Burayı da geçerek yürümeye devam ettiğinizde: yine restoran türü bazı tesislerle karşılaşılıyor. Özellikle: bu restoran türü tesislerin yakınlarında yine bir köpek, başıboş köpek ordusu var. ODTÜ Kayıkhanesi ve ardından yine bir restoran ve ardından 11 km. lik asfalt yol bitiyor ve yine bisiklet kiralanan veya özel otoların park edildiği alana ulaşılıyor.

Evet: bir önceki yazımda, burası ODTÜ arazisi, gitmeyin giremezsiniz demiştim, ama artık serbest, yalnız özellikle burada mangal yakarak piknik yapılmasına asla izin vermiyorlar ve bir anlamda iyi ediyorlar çünkü yangın çıkması durumunda, Ankara’nın hemen merkezindeki bu cennet, yanarak yok olabilir.
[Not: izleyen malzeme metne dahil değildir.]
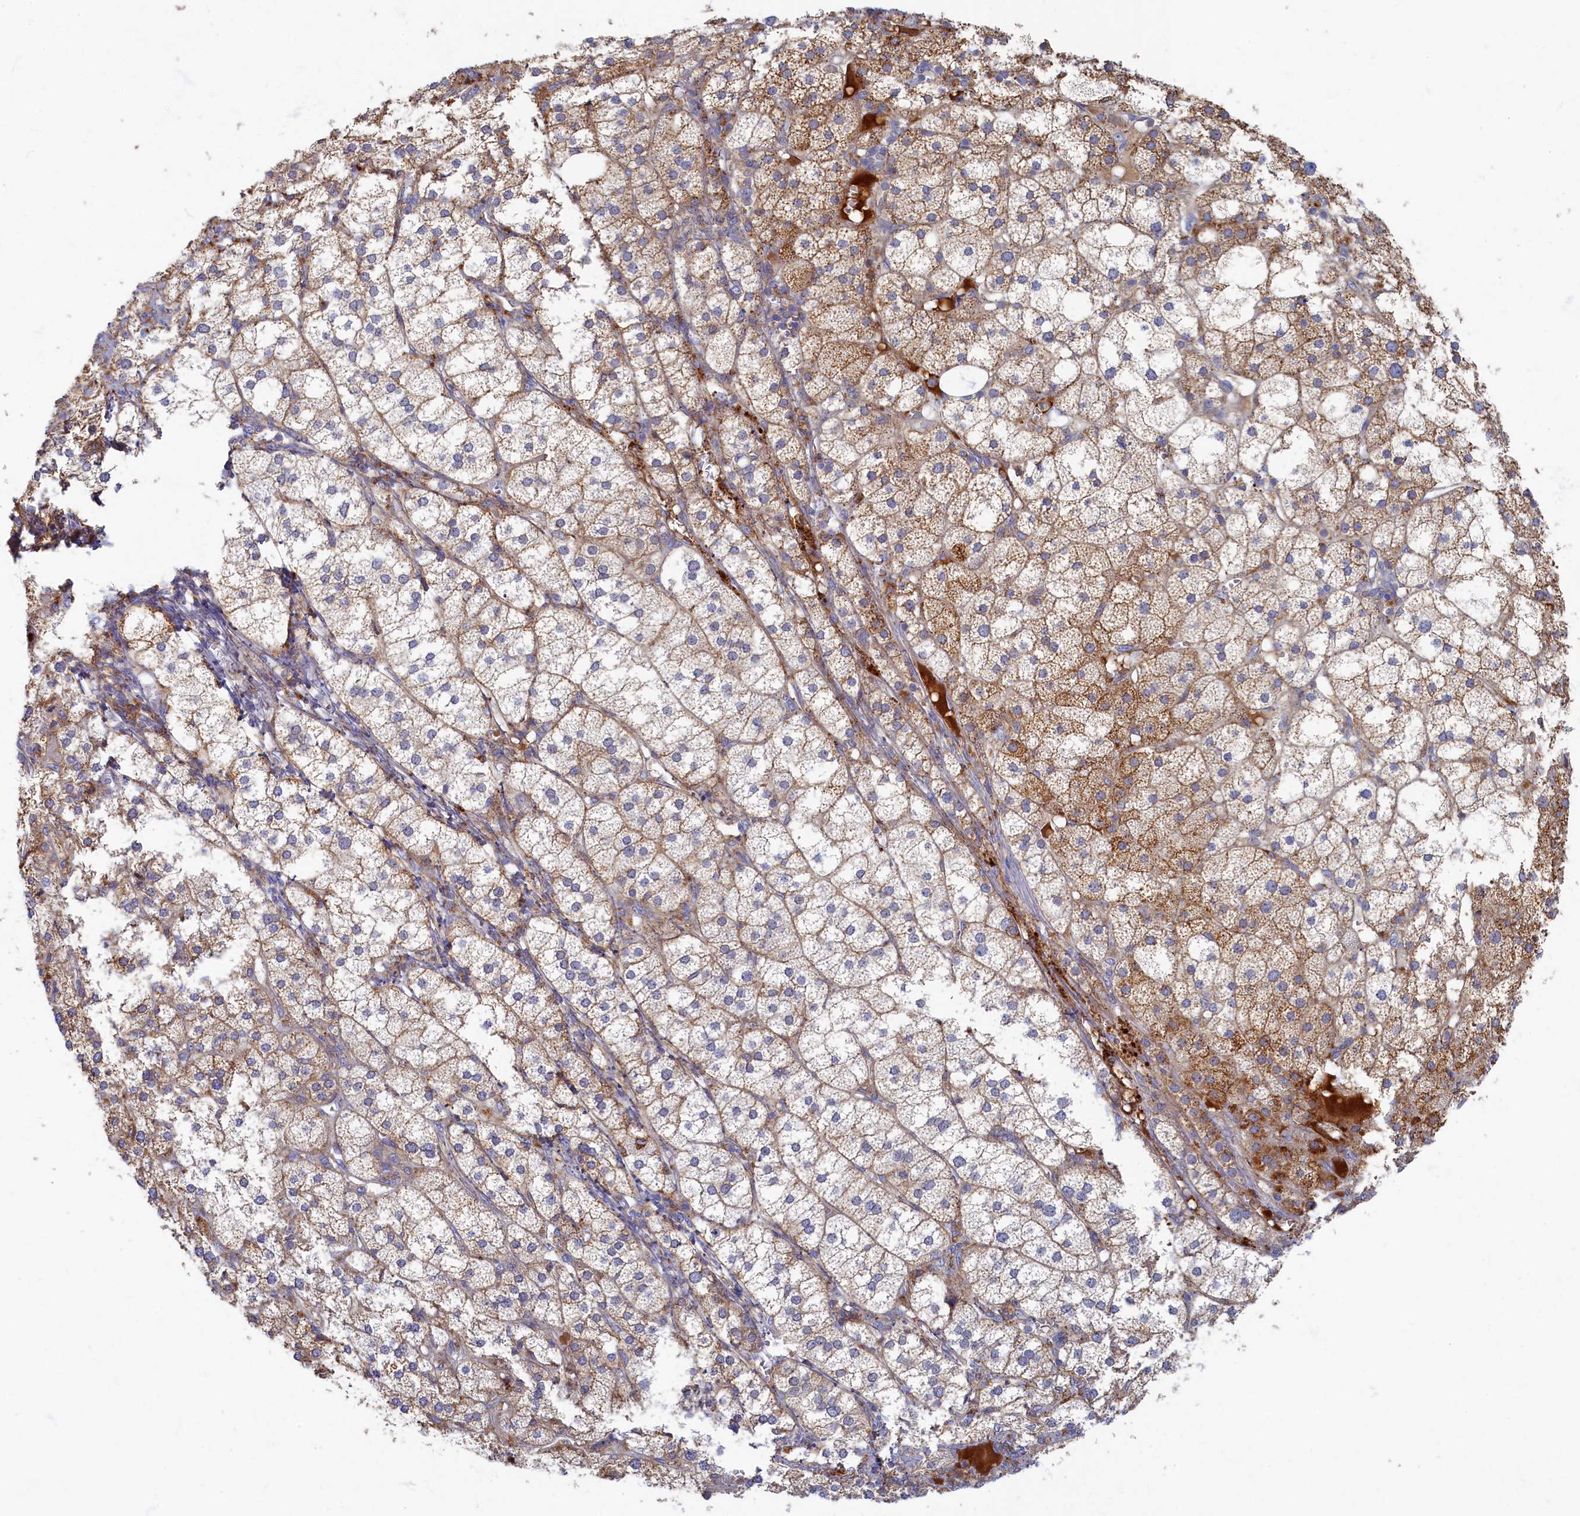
{"staining": {"intensity": "strong", "quantity": "25%-75%", "location": "cytoplasmic/membranous"}, "tissue": "adrenal gland", "cell_type": "Glandular cells", "image_type": "normal", "snomed": [{"axis": "morphology", "description": "Normal tissue, NOS"}, {"axis": "topography", "description": "Adrenal gland"}], "caption": "A micrograph of human adrenal gland stained for a protein exhibits strong cytoplasmic/membranous brown staining in glandular cells. The protein is shown in brown color, while the nuclei are stained blue.", "gene": "PSMG2", "patient": {"sex": "female", "age": 61}}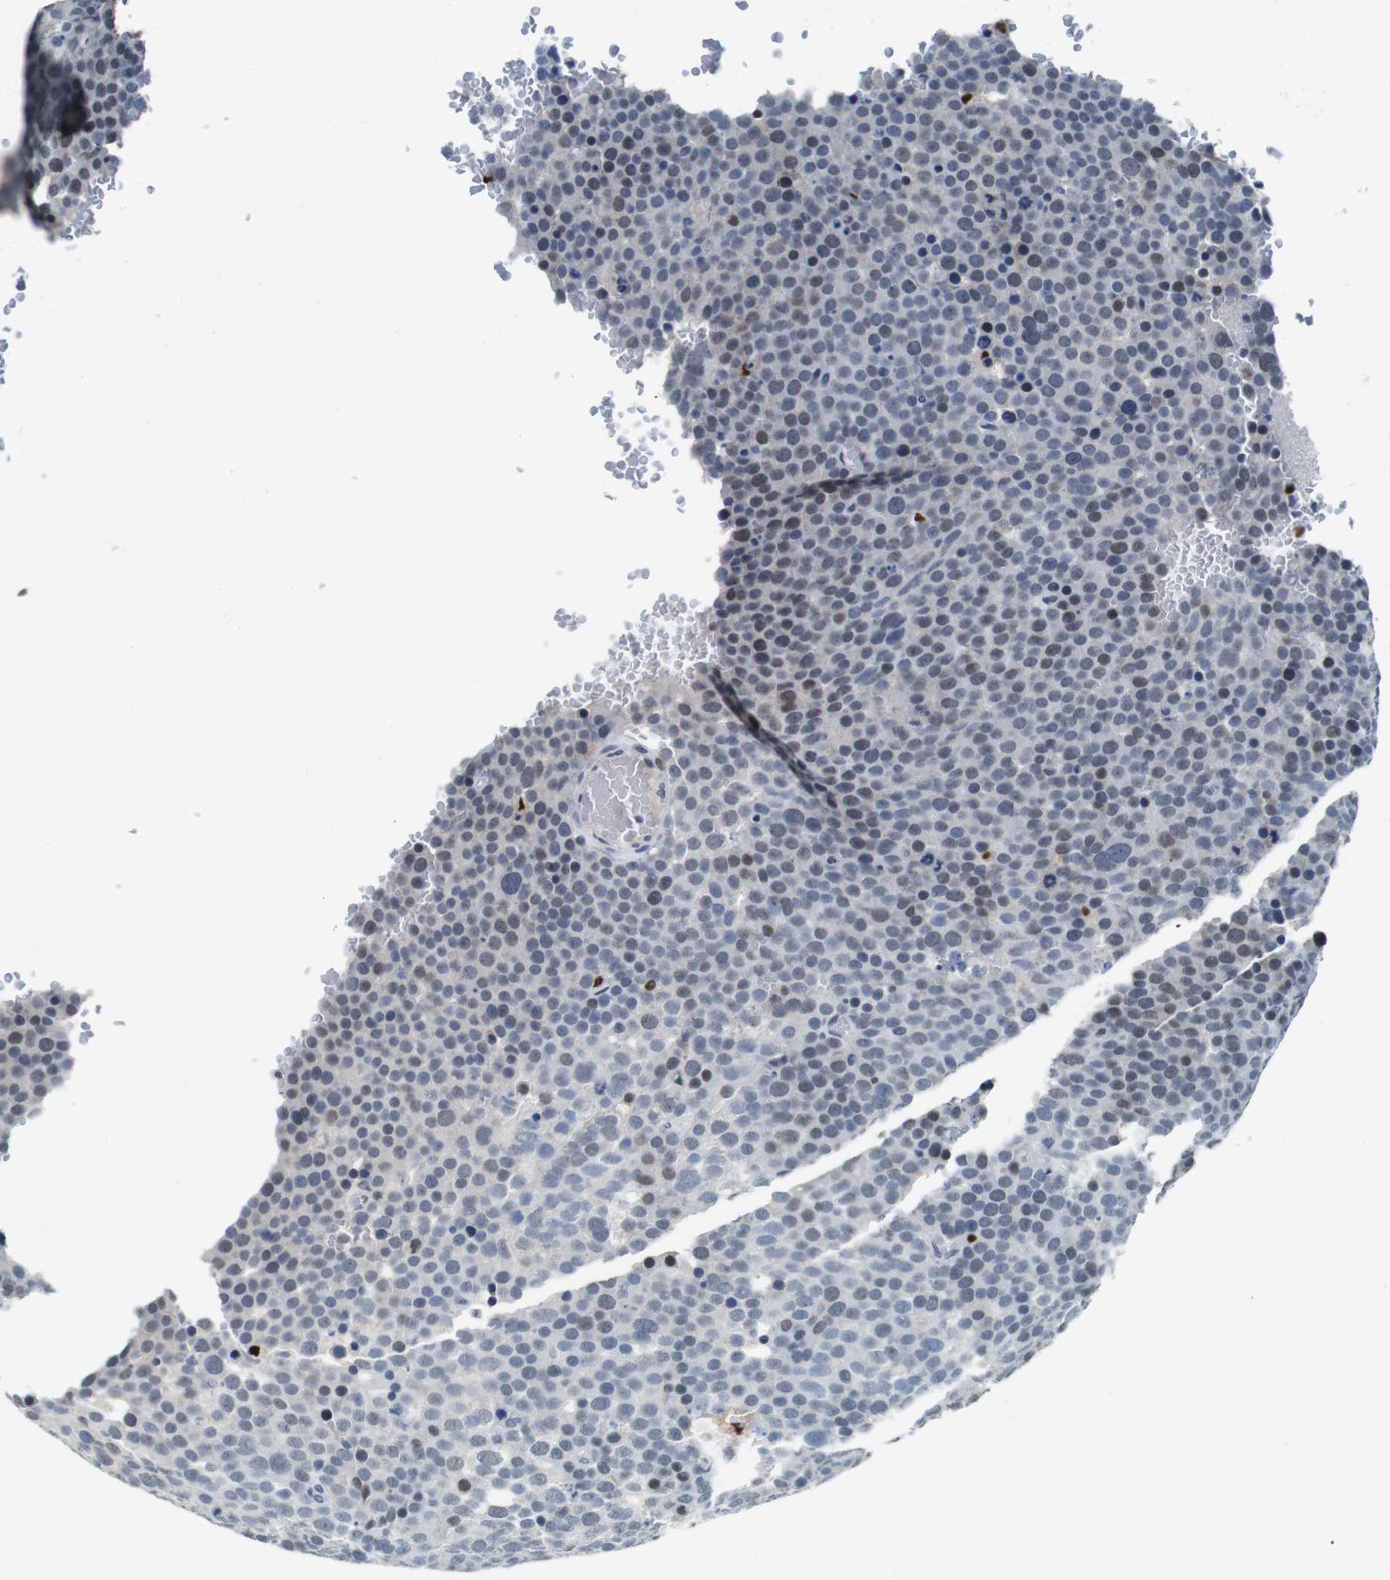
{"staining": {"intensity": "weak", "quantity": "<25%", "location": "nuclear"}, "tissue": "testis cancer", "cell_type": "Tumor cells", "image_type": "cancer", "snomed": [{"axis": "morphology", "description": "Seminoma, NOS"}, {"axis": "topography", "description": "Testis"}], "caption": "Immunohistochemical staining of human seminoma (testis) demonstrates no significant staining in tumor cells. (Immunohistochemistry (ihc), brightfield microscopy, high magnification).", "gene": "IRF8", "patient": {"sex": "male", "age": 71}}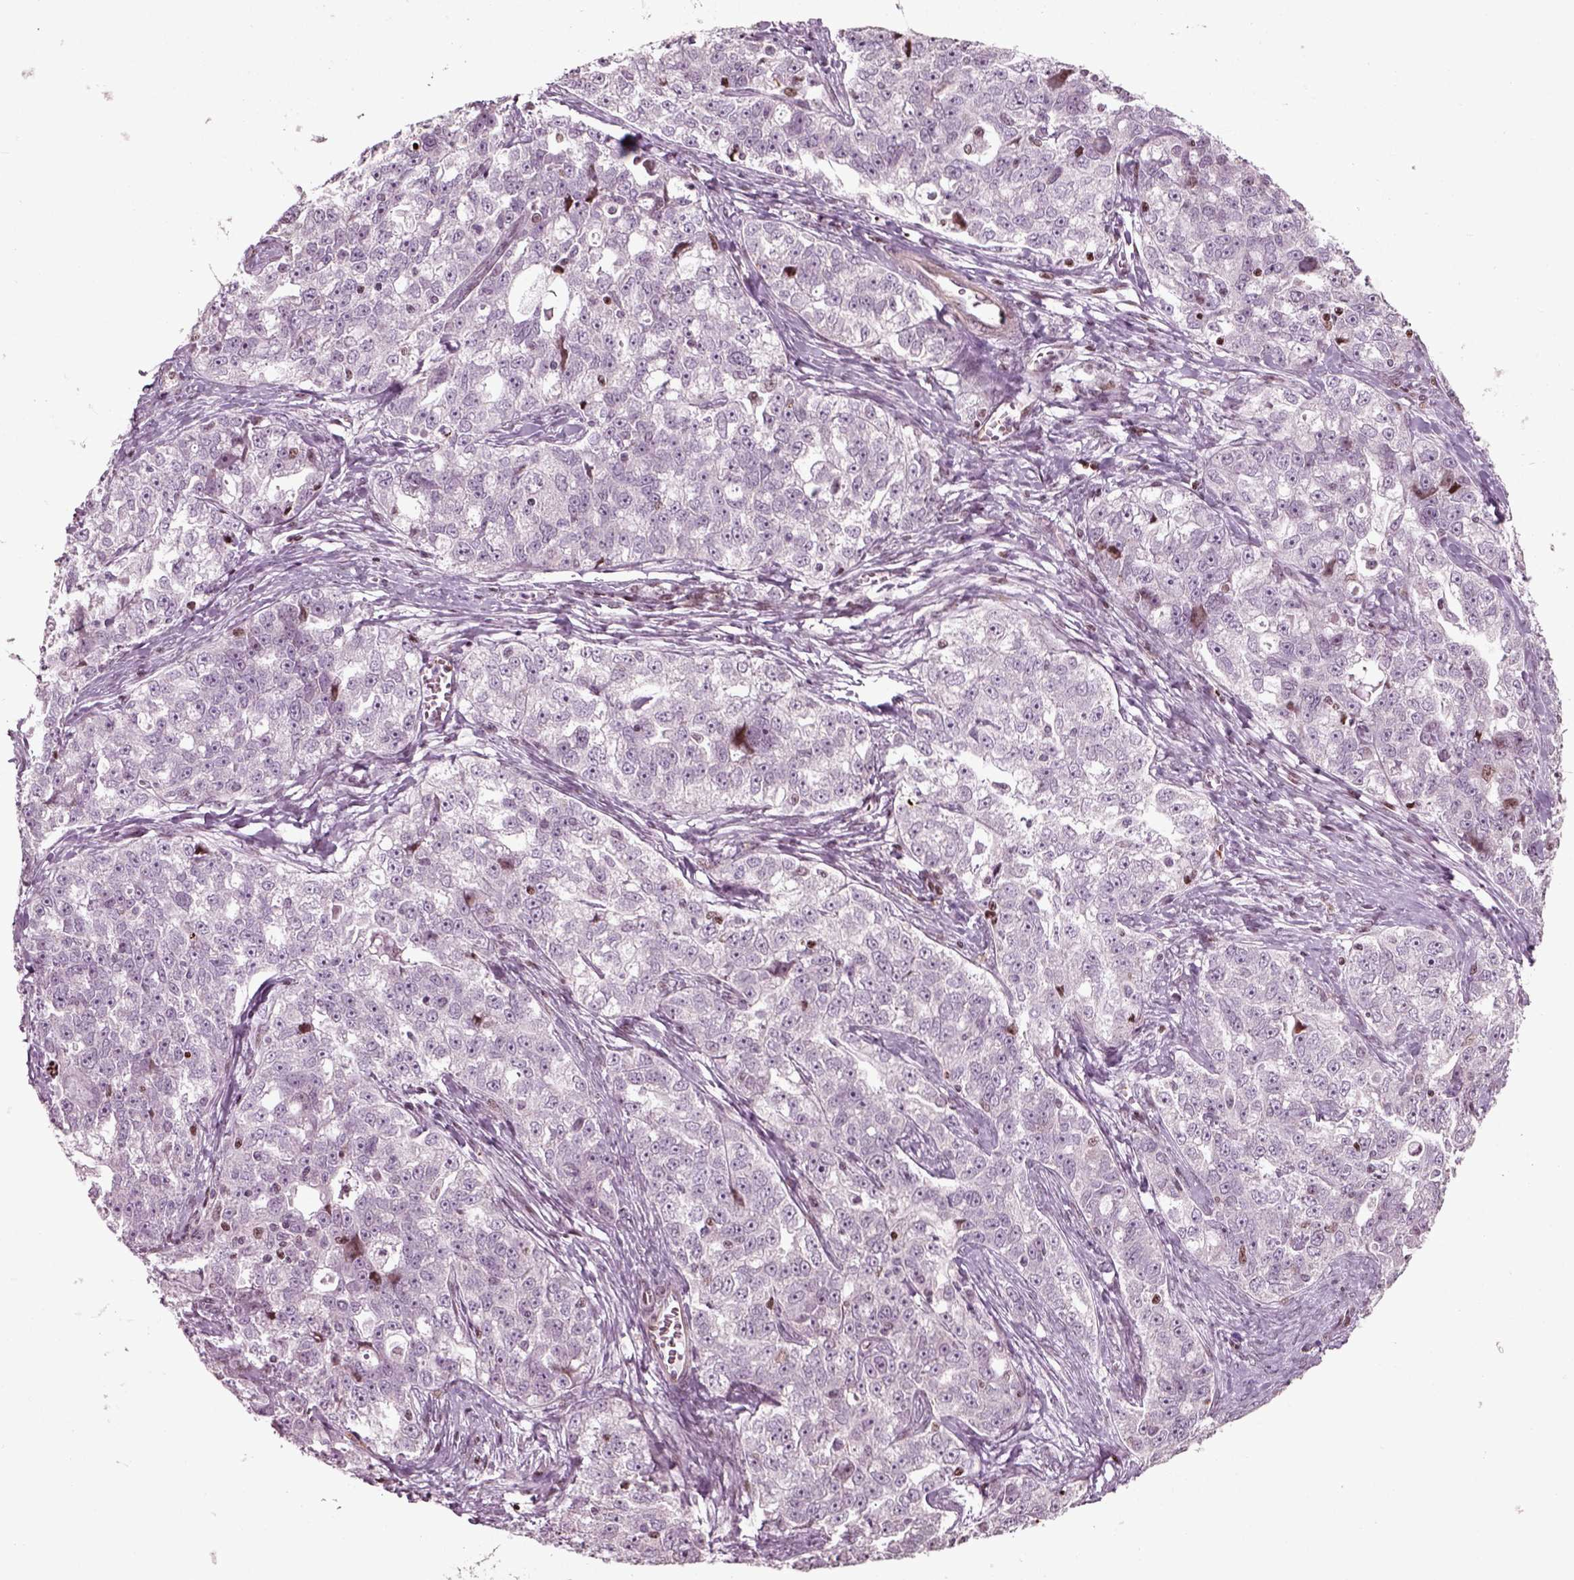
{"staining": {"intensity": "negative", "quantity": "none", "location": "none"}, "tissue": "ovarian cancer", "cell_type": "Tumor cells", "image_type": "cancer", "snomed": [{"axis": "morphology", "description": "Cystadenocarcinoma, serous, NOS"}, {"axis": "topography", "description": "Ovary"}], "caption": "IHC histopathology image of human ovarian cancer stained for a protein (brown), which shows no positivity in tumor cells.", "gene": "HEYL", "patient": {"sex": "female", "age": 51}}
Bence: bir tatil günü, kendiniz ve aileniz için burada zaman ayırın. Bisiklet kiralayın, bisikletle veya yürüyerek gölün kıyısındaki yolu takip ederek, muhteşem doğa kokuları içinde zaman geçirin. Yorulursanız veya bir şeyler yemek ve içmek isterseniz: bağ evi veya diğer tesislere girebilirsiniz. Göl kıyısının yeşille birleştiği muhteşem ortam, göl üzerindeki çeşitli  kuşların ve ördeklerin gösterisi, ortamın kokusu inanın güzel bir gün geçirmenizi sağlayacaktır.